Do I have at least one person I can call in a real crisis?
You need a minimum viable support crew. Having zero people to call is a critical site safety failure.
Am I safe — no thoughts of self-harm or harming others?
If no — stop here. Call a crisis line immediately. The build can wait. This is a Site Emergency.
Can I imagine a positive future — even vaguely?
The inability to see any future at all is a diagnostic warning sign. It's not failure — it's a signal for more support.

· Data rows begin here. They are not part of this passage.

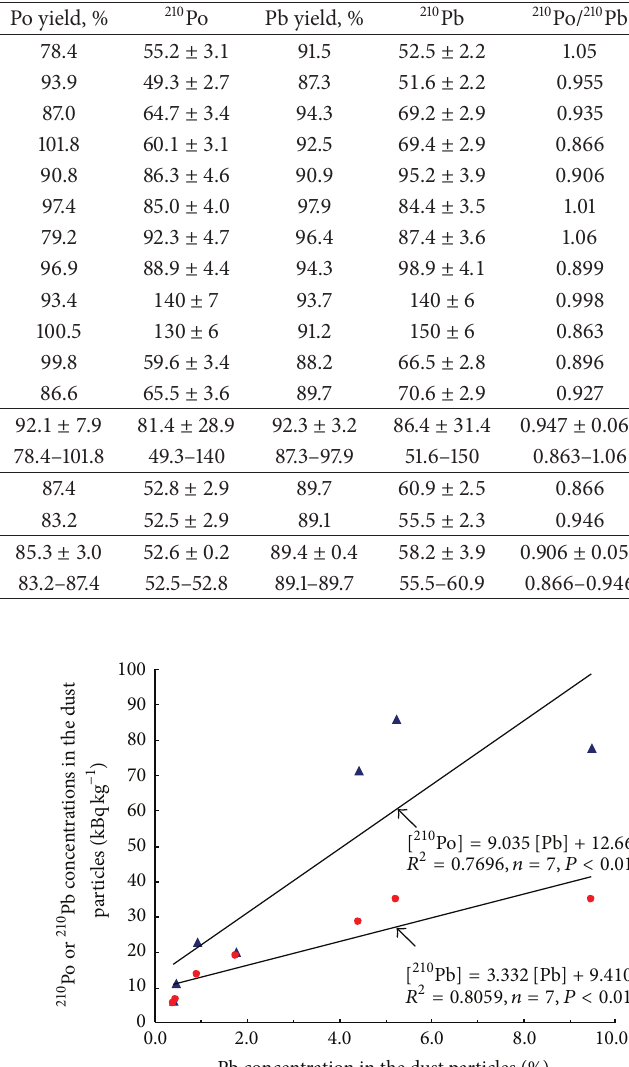
Table 9: The 210 Po and 210 Pb concentrations in Bqkg − 1 in soil samples (depth: 0–5 cm) collected from the area of the ILVA Taranto (SS1-SS6) and from Castel Romano Roma (SS7) on 2 November 2008.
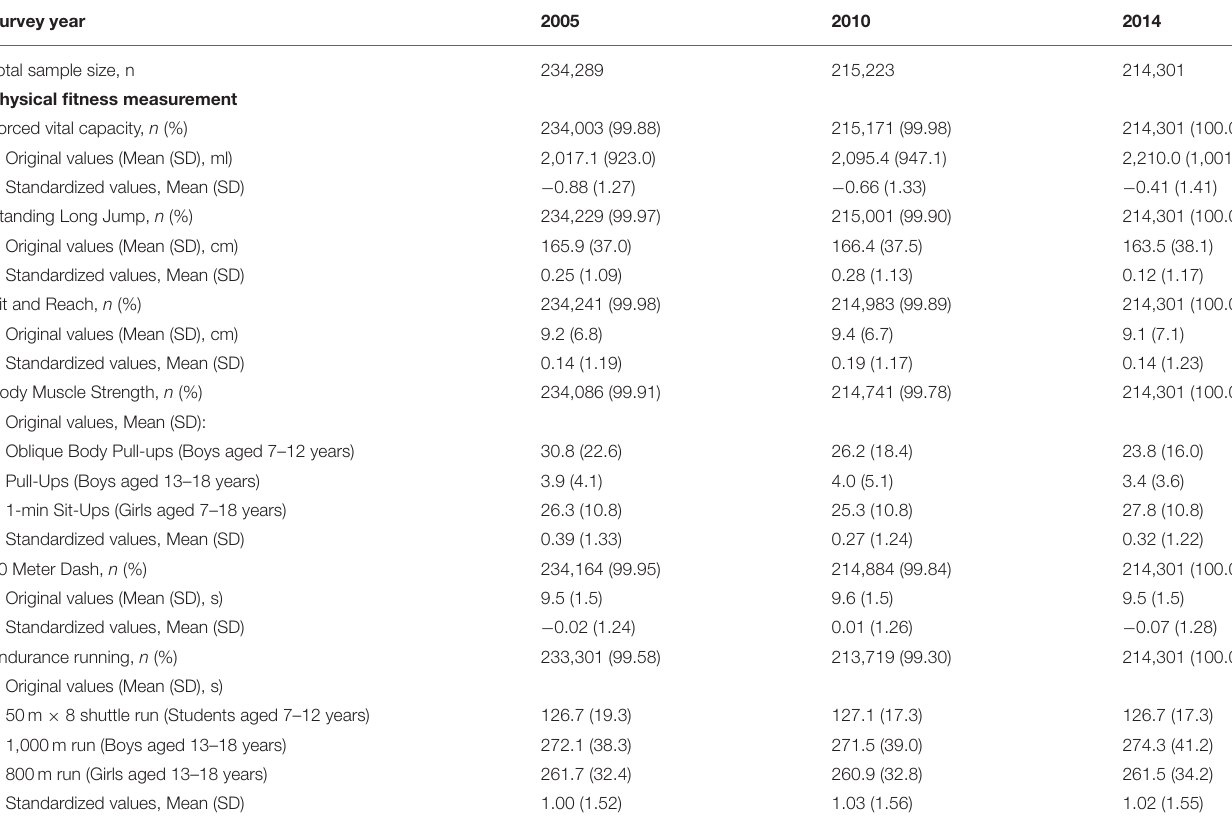
TABLE 1 | The sample size and distribution of each physical fitness component from 2005 to 2014 in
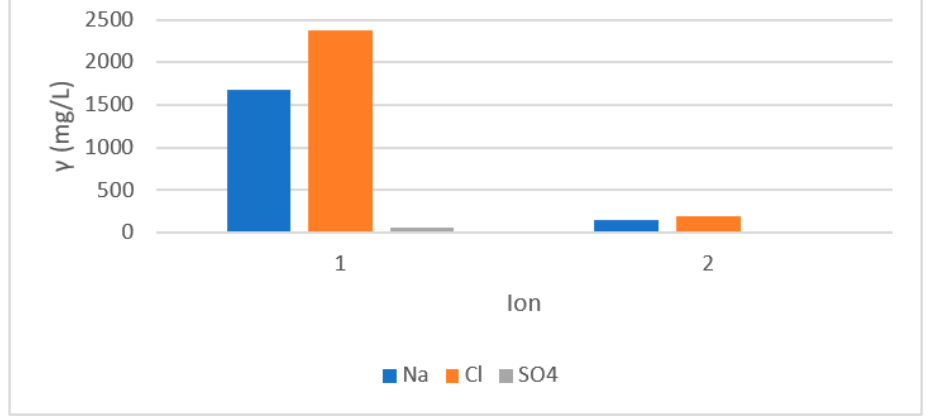
Figure 4. Mass concentration in feed (denoted 1) and permeate (denoted2).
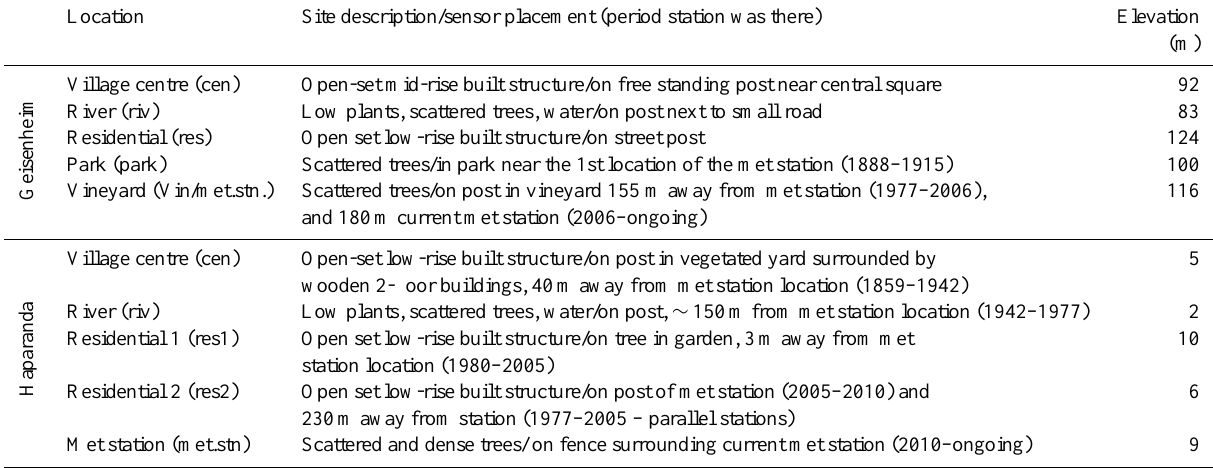
Table 2. Description of temperature sensor network. Location Site description/sensor placement (period station was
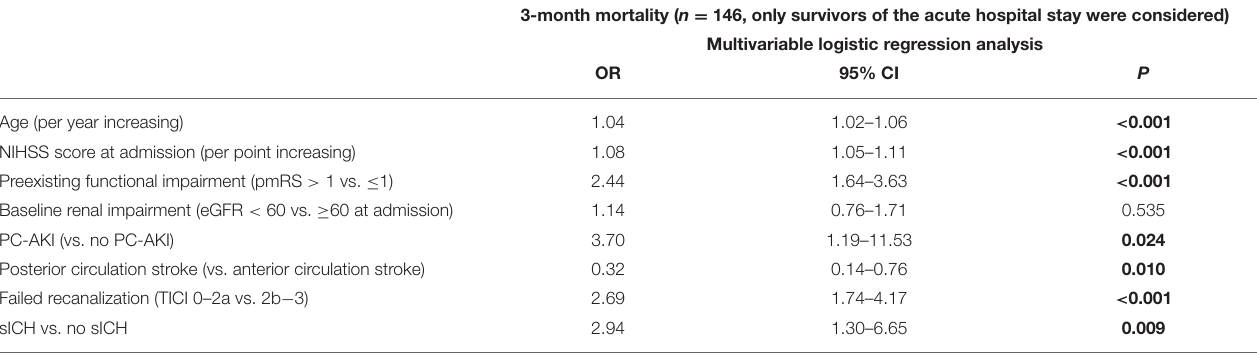
TABLE 3 | Multivariable logistic regression analysis for 3-month mortality. 3-month mortality ( n = 146, only survivors of the acute hospital stay were considered) Multivariable logistic regression analysis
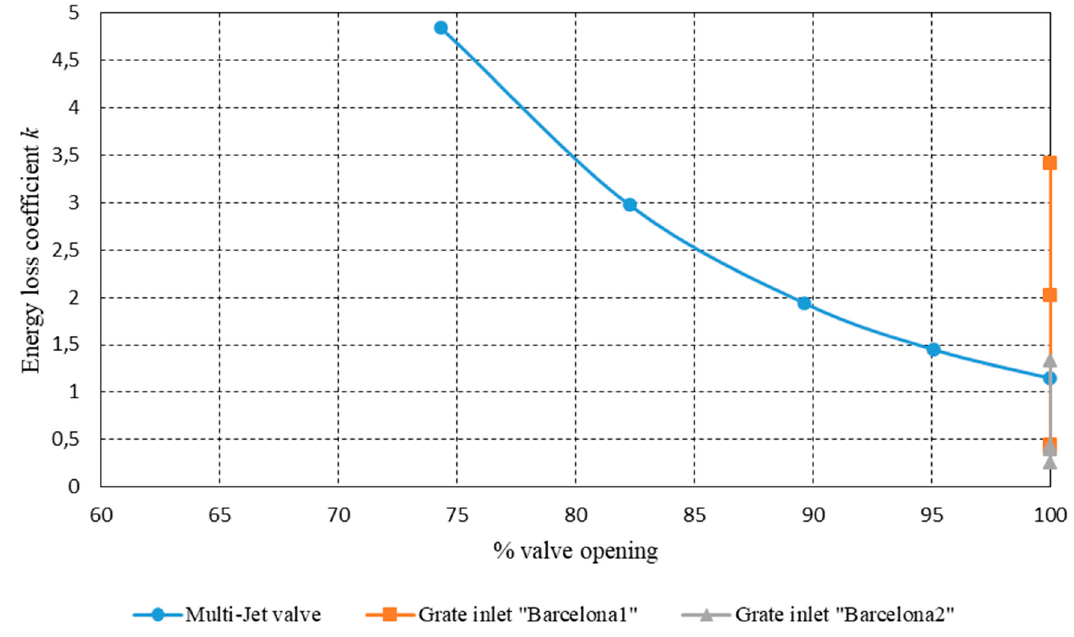
Figure 10. Energy loss coe ffi cient vs. % valve opening for a multi-jet valve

The Geotechnical Field Report
This entry will be saved to your Rebuild Project Journal on the dashboard
Prompt: “Write your personal Geotechnical Field Report. Section 1: Ground Conditions — summarize what your Soil Test revealed. Where is the bedrock? Where are the sinkholes? Be specific. Section 2: Remediation Plan — for each soft spot, write the stabilization method you’re committing to and your timeline. Section 3: Build Clearance Decision — honestly assess whether you are cleared to begin building, on a delay for soil conditions, or in a full remediation phase. Section 4: The Commitment — write one sentence that you are committing to say to yourself every morning about your ground conditions and your plan to improve them.”
The Drill Rig has done its job. You now have a Geotechnical Report on your own mind. You know where the bedrock is. You know where the sinkholes are. You know your Stabilization Plan. And you’ve run the Compaction Test. Whatever the verdict, you are the Foreman — and the Foreman decides the next move. You are building a life meant to stand for forty or fifty years. We are not interested in a quick flip. We are interested in bedrock stability.
Site Clearing & Structural Assessment
Nine sections. Nine tools. Red Tags, BIFF protocols, emotional waste managed, utilities checked, structural weaknesses documented, salvage sorted, perimeter fence up, every line capped — and now the ground itself has been tested. This site is ready for the build.